**ACTIVITIES**
- A) Which three procedures does the article about Abu al-Qasim al-Zahrawi say he detailed how to perform?
- B) From the article about Abu al-Qasim al-Zahrawi, copy out everything from "Al-Zahrawi’s legacy benefits" down to "frankly, pretty amazing.".

**EXTRACT TO READ**
----

Here at Ummahsonic Towers, we’re delving into the past to pick out forgotten Muslim pioneers from a bygone era who achieved incredible things to form the future that we’re living in right now.

So welcome to Part One of our Muslim Pioneers season. This time: Abu al-Qasim al-Zahrawi.

Never heard of him? Well, neither had we. But he’s often referred to as ‘the father of surgery’. A man who, way back in the mid-to-late 900s, was performing surgical procedures that had never been even imagined before.

It’s perhaps strange to think about a world without surgery. A place where if you had something wrong inside your body it would have been unimaginable to cut you open and fix it.

Al-Zahrawi lived in what is now Cordoba in Spain. At the time, Spain was an Islamic country ruled by many Muslim leaders. Al-Zahrawi’s medical genius did not go unnoticed by these ‘kings’ and rulers, who recognised his revolutionary ideas and procedures and asked him to be, in effect, their personal doctor.

He pioneered many surgical procedures that are still performed today. He was the first person to use forceps in childbirth (a tool to help guide a baby out of the birth canal) – this helped countless babies to be born safely and reduced the death rate of mothers and babies. He performed mastectomies – the procedure of removing a woman’s breast if she had cancer – for the first time. He developed the use of anaesthetics, so patients didn’t feel pain when being operated on. He also detailed how to set bone fractures, amputate limbs, and even how to crush bladder stones.

He is now regarded as Islam’s greatest medieval surgeon.

It’s said that to describe all his ‘firsts’ in medicine would take a book of its own. In fact, Al-Zahrawi did write a guide to his medical breakthroughs.

The resulting encyclopaedia of medicine is divided into 30 volumes – with the most influential volume dedicated to surgery.

But despite his huge contributions to the field of surgery, his work did not spread out as fast as you might imagine. In fact, it wasn’t until the 19th century (around 900 years after his death) that surgery as a distinct medical discipline emerged in Europe and the Western world.

Al-Zahrawi’s legacy benefits us all. We all know someone who’s had surgery. Maybe we have ourselves. Often, it has saved the lives of people we love. The fact that he was pioneering these procedures 1,000 years ago is, frankly, pretty amazing.

He truly is ‘the father of surgery’ and someone we should all know of and be thankful to.

----

**EXCERPTED DATA**
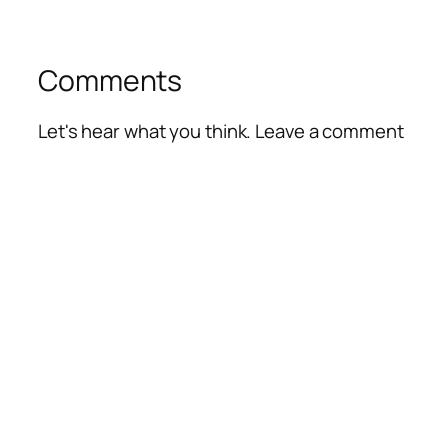
Comments
Let's hear what you think. Leave a comment
Alte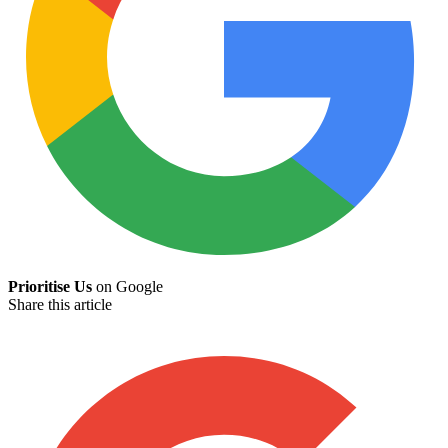
Prioritise Us
on Google
Share this article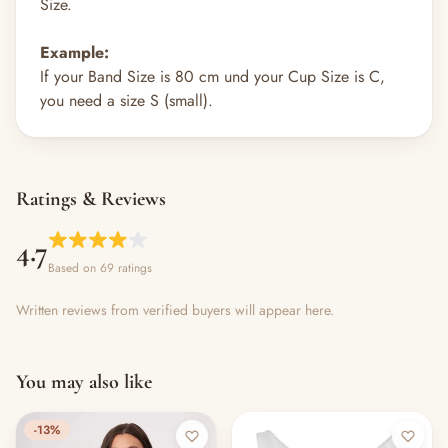
Size.
Example:
If your Band Size is 80 cm und your Cup Size is C,
you need a size S (small).
Ratings & Reviews
4.7
Based on 69 ratings
Written reviews from verified buyers will appear here.
You may also like
-13%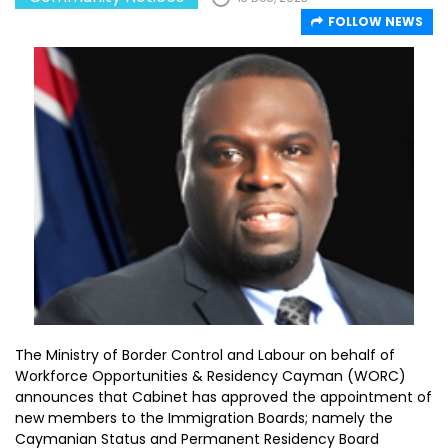
FOLLOW NEWS
The Ministry of Border Control and Labour on behalf of
Workforce Opportunities & Residency Cayman (WORC)
announces that Cabinet has approved the appointment of
new members to the Immigration Boards; namely the
Caymanian Status and Permanent Residency Board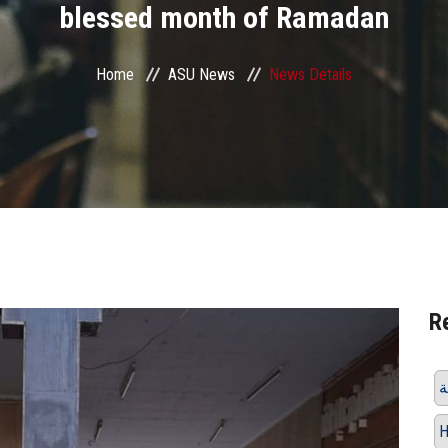
blessed month of Ramadan
Home
ASU News
News Details
R
H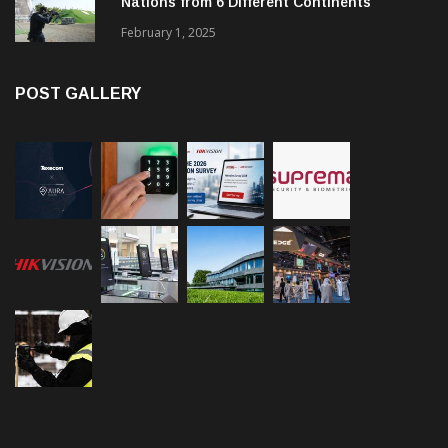
Nations from 6 Different Continents
February 1, 2025
POST GALLERY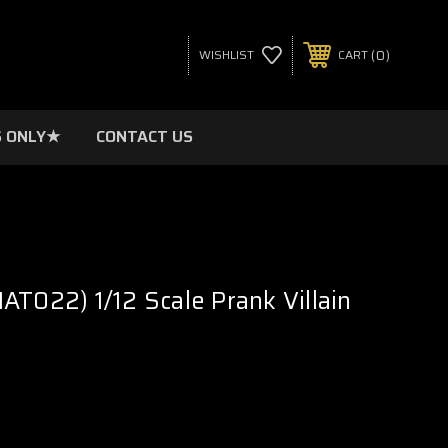
0
WISHLIST
CART
 ONLY★
CONTACT US
AT022) 1/12 Scale Prank Villain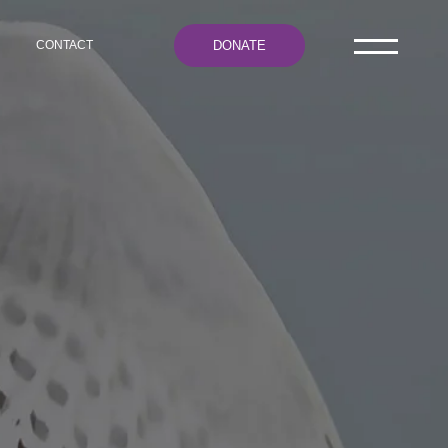
DONATE
CONTACT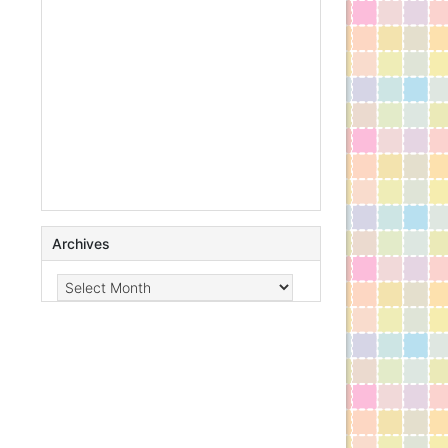
Archives
Archives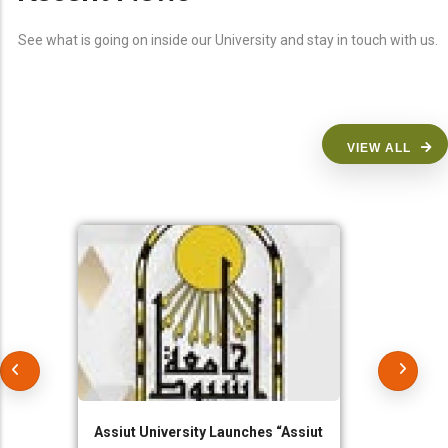
See what is going on inside our University and stay in touch with us.
VIEW ALL
Assiut University Launches “Assiut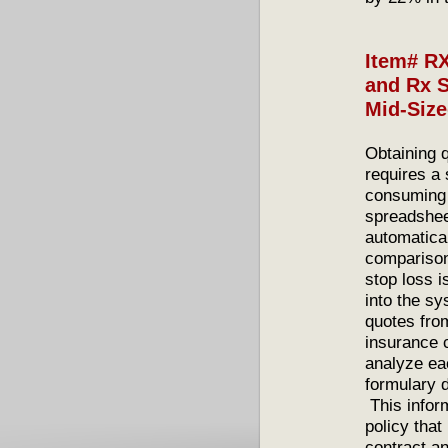
Item# RX
and Rx S
Mid-Siz
Obtaining 
requires a 
consuming 
spreadshee
automatica
comparison.
stop loss i
into the s
quotes fro
insurance c
analyze eac
formulary 
This inform
policy tha
contract an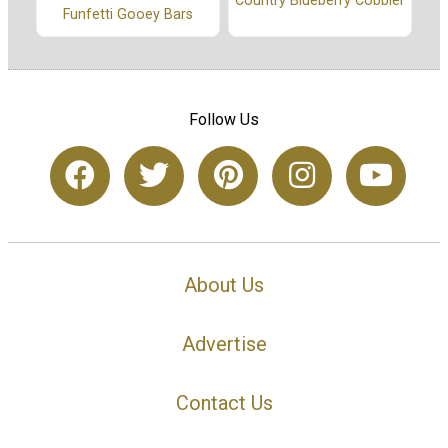
Country Blueberry Cobbler
Funfetti Gooey Bars
Follow Us
About Us
Advertise
Contact Us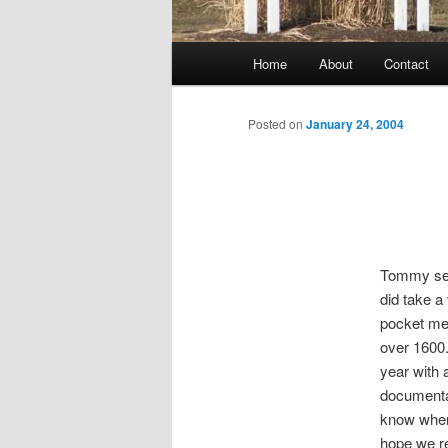
Main
Home
About
Contact
menu
Posted on
January 24, 2004
Tommy see
did take a
pocket med
over 1600.
year with 
documenta
know wher
hope we re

----

**TASK RESPONSES**
- A)
- Setting bone fractures
- Amputating limbs
- Crushing bladder stones

- B)
Al-Zahrawi’s legacy benefits us all. We all know someone who’s had surgery. Maybe we have ourselves. Often, it has saved the lives of people we love. The fact that he was pioneering these procedures 1,000 years ago is, frankly, pretty amazing.